Output the data below exactly, images excluded.

[Raw data — start]

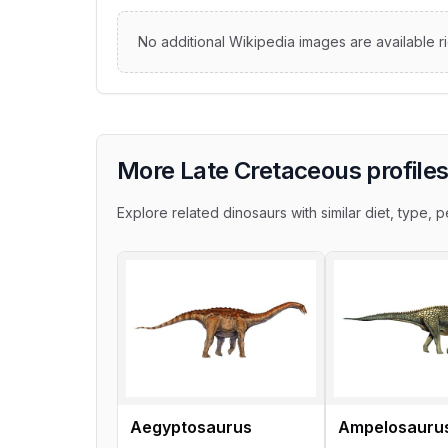
No additional Wikipedia images are available r
More Late Cretaceous profile
Explore related dinosaurs with similar diet, type, pe
Aegyptosaurus
Ampelosauru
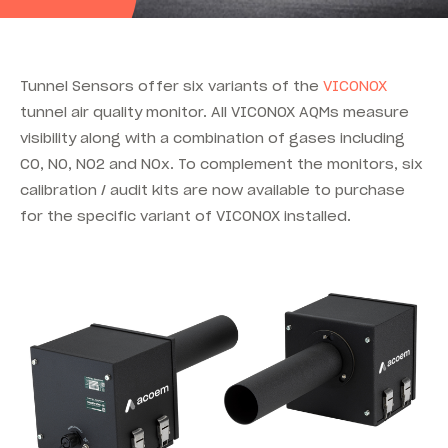
Tunnel Sensors offer six variants of the
VICONOX
tunnel air quality monitor. All VICONOX AQMs measure
visibility along with a combination of gases including
CO, NO, NO2 and NOx. To complement the monitors, six
calibration / audit kits are now available to purchase
for the specific variant of VICONOX installed.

[Raw data — finish]

» Written reply:
No additional Wikipedia images are available r
More Late Cretaceous profile
Explore related dinosaurs with similar diet, type, pe
Aegyptosaurus
Ampelosauru
Tunnel Sensors offer six variants of the
VICONOX
tunnel air quality monitor. All VICONOX AQMs measure
visibility along with a combination of gases including
CO, NO, NO2 and NOx. To complement the monitors, six
calibration / audit kits are now available to purchase
for the specific variant of VICONOX installed.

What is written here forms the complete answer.